--- Records shown Enclosed Below ---
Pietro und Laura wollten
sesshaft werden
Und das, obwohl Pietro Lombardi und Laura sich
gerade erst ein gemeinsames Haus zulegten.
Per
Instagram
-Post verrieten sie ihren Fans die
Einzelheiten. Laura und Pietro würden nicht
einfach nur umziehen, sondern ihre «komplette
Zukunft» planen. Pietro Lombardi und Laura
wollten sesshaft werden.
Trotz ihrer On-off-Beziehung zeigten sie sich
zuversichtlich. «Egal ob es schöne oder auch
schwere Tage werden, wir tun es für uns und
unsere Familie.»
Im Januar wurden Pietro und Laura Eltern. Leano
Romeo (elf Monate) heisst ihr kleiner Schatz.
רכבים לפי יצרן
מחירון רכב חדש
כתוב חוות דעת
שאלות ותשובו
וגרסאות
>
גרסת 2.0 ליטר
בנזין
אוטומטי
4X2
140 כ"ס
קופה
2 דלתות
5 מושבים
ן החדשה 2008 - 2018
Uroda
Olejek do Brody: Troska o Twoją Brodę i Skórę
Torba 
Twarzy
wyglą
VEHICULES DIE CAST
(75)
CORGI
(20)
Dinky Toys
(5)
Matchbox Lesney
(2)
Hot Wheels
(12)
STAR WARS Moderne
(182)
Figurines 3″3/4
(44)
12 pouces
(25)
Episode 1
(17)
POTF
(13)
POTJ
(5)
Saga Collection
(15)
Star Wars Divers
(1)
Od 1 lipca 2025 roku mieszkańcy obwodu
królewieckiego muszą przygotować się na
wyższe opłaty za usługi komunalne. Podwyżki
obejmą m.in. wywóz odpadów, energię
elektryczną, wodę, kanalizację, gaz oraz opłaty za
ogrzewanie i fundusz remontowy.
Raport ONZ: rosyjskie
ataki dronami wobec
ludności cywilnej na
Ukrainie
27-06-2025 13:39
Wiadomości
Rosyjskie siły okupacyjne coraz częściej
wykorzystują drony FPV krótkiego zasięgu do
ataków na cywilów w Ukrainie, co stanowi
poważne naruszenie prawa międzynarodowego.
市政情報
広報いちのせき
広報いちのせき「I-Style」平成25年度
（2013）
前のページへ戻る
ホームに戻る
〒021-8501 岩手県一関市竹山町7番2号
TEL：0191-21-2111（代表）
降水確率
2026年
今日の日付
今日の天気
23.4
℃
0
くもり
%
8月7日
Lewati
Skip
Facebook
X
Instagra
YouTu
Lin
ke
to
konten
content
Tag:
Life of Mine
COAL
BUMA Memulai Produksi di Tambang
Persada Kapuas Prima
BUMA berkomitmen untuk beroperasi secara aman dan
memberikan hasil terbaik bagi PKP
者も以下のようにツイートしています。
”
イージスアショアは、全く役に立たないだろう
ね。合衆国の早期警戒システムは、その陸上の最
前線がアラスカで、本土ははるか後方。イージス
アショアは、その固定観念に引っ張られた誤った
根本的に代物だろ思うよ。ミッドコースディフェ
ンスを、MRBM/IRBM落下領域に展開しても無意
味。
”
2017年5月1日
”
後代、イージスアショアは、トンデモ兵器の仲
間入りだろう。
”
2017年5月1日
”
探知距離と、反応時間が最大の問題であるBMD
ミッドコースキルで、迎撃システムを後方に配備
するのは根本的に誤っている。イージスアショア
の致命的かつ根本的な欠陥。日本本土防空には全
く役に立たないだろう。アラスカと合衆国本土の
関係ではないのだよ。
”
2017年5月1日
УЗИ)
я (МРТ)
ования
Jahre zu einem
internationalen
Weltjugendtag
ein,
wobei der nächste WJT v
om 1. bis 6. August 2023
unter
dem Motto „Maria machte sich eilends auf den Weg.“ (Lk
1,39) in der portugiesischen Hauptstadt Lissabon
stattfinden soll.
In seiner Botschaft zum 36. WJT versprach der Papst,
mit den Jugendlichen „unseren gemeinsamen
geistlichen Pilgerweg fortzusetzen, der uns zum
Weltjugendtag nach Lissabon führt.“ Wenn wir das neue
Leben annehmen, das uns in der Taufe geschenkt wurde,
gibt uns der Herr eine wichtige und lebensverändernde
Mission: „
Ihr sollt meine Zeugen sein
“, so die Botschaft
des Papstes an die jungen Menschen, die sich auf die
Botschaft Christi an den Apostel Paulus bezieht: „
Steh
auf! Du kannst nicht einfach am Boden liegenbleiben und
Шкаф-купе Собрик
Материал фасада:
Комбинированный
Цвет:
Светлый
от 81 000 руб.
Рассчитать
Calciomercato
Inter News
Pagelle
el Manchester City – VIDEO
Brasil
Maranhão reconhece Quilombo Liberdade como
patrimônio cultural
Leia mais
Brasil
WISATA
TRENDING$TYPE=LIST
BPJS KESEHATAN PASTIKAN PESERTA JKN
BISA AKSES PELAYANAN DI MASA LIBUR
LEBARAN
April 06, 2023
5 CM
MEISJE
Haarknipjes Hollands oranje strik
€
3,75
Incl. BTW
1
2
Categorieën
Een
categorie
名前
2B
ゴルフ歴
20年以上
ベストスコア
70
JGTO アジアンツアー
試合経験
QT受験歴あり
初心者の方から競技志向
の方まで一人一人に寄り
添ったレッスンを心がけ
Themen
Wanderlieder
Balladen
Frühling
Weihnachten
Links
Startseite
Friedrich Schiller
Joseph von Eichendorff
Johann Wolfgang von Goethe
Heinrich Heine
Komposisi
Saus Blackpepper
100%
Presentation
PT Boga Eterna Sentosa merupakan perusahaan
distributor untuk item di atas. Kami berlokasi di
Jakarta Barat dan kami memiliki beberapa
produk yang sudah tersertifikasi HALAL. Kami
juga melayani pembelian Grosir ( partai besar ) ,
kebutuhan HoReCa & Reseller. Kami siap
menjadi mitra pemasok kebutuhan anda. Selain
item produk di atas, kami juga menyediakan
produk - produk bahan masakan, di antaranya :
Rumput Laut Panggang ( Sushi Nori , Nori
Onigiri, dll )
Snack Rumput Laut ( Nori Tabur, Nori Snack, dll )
--- End of Enclosed Records shown ---
__Exercise prompt__
Using the material above, restate each entry exactly as it stands.

__Task response__
Pietro und Laura wollten
sesshaft werden
Und das, obwohl Pietro Lombardi und Laura sich
gerade erst ein gemeinsames Haus zulegten.
Per
Instagram
-Post verrieten sie ihren Fans die
Einzelheiten. Laura und Pietro würden nicht
einfach nur umziehen, sondern ihre «komplette
Zukunft» planen. Pietro Lombardi und Laura
wollten sesshaft werden.
Trotz ihrer On-off-Beziehung zeigten sie sich
zuversichtlich. «Egal ob es schöne oder auch
schwere Tage werden, wir tun es für uns und
unsere Familie.»
Im Januar wurden Pietro und Laura Eltern. Leano
Romeo (elf Monate) heisst ihr kleiner Schatz.
רכבים לפי יצרן
מחירון רכב חדש
כתוב חוות דעת
שאלות ותשובו
וגרסאות
>
גרסת 2.0 ליטר
בנזין
אוטומטי
4X2
140 כ"ס
קופה
2 דלתות
5 מושבים
ן החדשה 2008 - 2018
Uroda
Olejek do Brody: Troska o Twoją Brodę i Skórę
Torba 
Twarzy
wyglą
VEHICULES DIE CAST
(75)
CORGI
(20)
Dinky Toys
(5)
Matchbox Lesney
(2)
Hot Wheels
(12)
STAR WARS Moderne
(182)
Figurines 3″3/4
(44)
12 pouces
(25)
Episode 1
(17)
POTF
(13)
POTJ
(5)
Saga Collection
(15)
Star Wars Divers
(1)
Od 1 lipca 2025 roku mieszkańcy obwodu
królewieckiego muszą przygotować się na
wyższe opłaty za usługi komunalne. Podwyżki
obejmą m.in. wywóz odpadów, energię
elektryczną, wodę, kanalizację, gaz oraz opłaty za
ogrzewanie i fundusz remontowy.
Raport ONZ: rosyjskie
ataki dronami wobec
ludności cywilnej na
Ukrainie
27-06-2025 13:39
Wiadomości
Rosyjskie siły okupacyjne coraz częściej
wykorzystują drony FPV krótkiego zasięgu do
ataków na cywilów w Ukrainie, co stanowi
poważne naruszenie prawa międzynarodowego.
市政情報
広報いちのせき
広報いちのせき「I-Style」平成25年度
（2013）
前のページへ戻る
ホームに戻る
〒021-8501 岩手県一関市竹山町7番2号
TEL：0191-21-2111（代表）
降水確率
2026年
今日の日付
今日の天気
23.4
℃
0
くもり
%
8月7日
Lewati
Skip
Facebook
X
Instagra
YouTu
Lin
ke
to
konten
content
Tag:
Life of Mine
COAL
BUMA Memulai Produksi di Tambang
Persada Kapuas Prima
BUMA berkomitmen untuk beroperasi secara aman dan
memberikan hasil terbaik bagi PKP
者も以下のようにツイートしています。
”
イージスアショアは、全く役に立たないだろう
ね。合衆国の早期警戒システムは、その陸上の最
前線がアラスカで、本土ははるか後方。イージス
アショアは、その固定観念に引っ張られた誤った
根本的に代物だろ思うよ。ミッドコースディフェ
ンスを、MRBM/IRBM落下領域に展開しても無意
味。
”
2017年5月1日
”
後代、イージスアショアは、トンデモ兵器の仲
間入りだろう。
”
2017年5月1日
”
探知距離と、反応時間が最大の問題であるBMD
ミッドコースキルで、迎撃システムを後方に配備
するのは根本的に誤っている。イージスアショア
の致命的かつ根本的な欠陥。日本本土防空には全
く役に立たないだろう。アラスカと合衆国本土の
関係ではないのだよ。
”
2017年5月1日
УЗИ)
я (МРТ)
ования
Jahre zu einem
internationalen
Weltjugendtag
ein,
wobei der nächste WJT v
om 1. bis 6. August 2023
unter
dem Motto „Maria machte sich eilends auf den Weg.“ (Lk
1,39) in der portugiesischen Hauptstadt Lissabon
stattfinden soll.
In seiner Botschaft zum 36. WJT versprach der Papst,
mit den Jugendlichen „unseren gemeinsamen
geistlichen Pilgerweg fortzusetzen, der uns zum
Weltjugendtag nach Lissabon führt.“ Wenn wir das neue
Leben annehmen, das uns in der Taufe geschenkt wurde,
gibt uns der Herr eine wichtige und lebensverändernde
Mission: „
Ihr sollt meine Zeugen sein
“, so die Botschaft
des Papstes an die jungen Menschen, die sich auf die
Botschaft Christi an den Apostel Paulus bezieht: „
Steh
auf! Du kannst nicht einfach am Boden liegenbleiben und
Шкаф-купе Собрик
Материал фасада:
Комбинированный
Цвет:
Светлый
от 81 000 руб.
Рассчитать
Calciomercato
Inter News
Pagelle
el Manchester City – VIDEO
Brasil
Maranhão reconhece Quilombo Liberdade como
patrimônio cultural
Leia mais
Brasil
WISATA
TRENDING$TYPE=LIST
BPJS KESEHATAN PASTIKAN PESERTA JKN
BISA AKSES PELAYANAN DI MASA LIBUR
LEBARAN
April 06, 2023
5 CM
MEISJE
Haarknipjes Hollands oranje strik
€
3,75
Incl. BTW
1
2
Categorieën
Een
categorie
名前
2B
ゴルフ歴
20年以上
ベストスコア
70
JGTO アジアンツアー
試合経験
QT受験歴あり
初心者の方から競技志向
の方まで一人一人に寄り
添ったレッスンを心がけ
Themen
Wanderlieder
Balladen
Frühling
Weihnachten
Links
Startseite
Friedrich Schiller
Joseph von Eichendorff
Johann Wolfgang von Goethe
Heinrich Heine
Komposisi
Saus Blackpepper
100%
Presentation
PT Boga Eterna Sentosa merupakan perusahaan
distributor untuk item di atas. Kami berlokasi di
Jakarta Barat dan kami memiliki beberapa
produk yang sudah tersertifikasi HALAL. Kami
juga melayani pembelian Grosir ( partai besar ) ,
kebutuhan HoReCa & Reseller. Kami siap
menjadi mitra pemasok kebutuhan anda. Selain
item produk di atas, kami juga menyediakan
produk - produk bahan masakan, di antaranya :
Rumput Laut Panggang ( Sushi Nori , Nori
Onigiri, dll )
Snack Rumput Laut ( Nori Tabur, Nori Snack, dll )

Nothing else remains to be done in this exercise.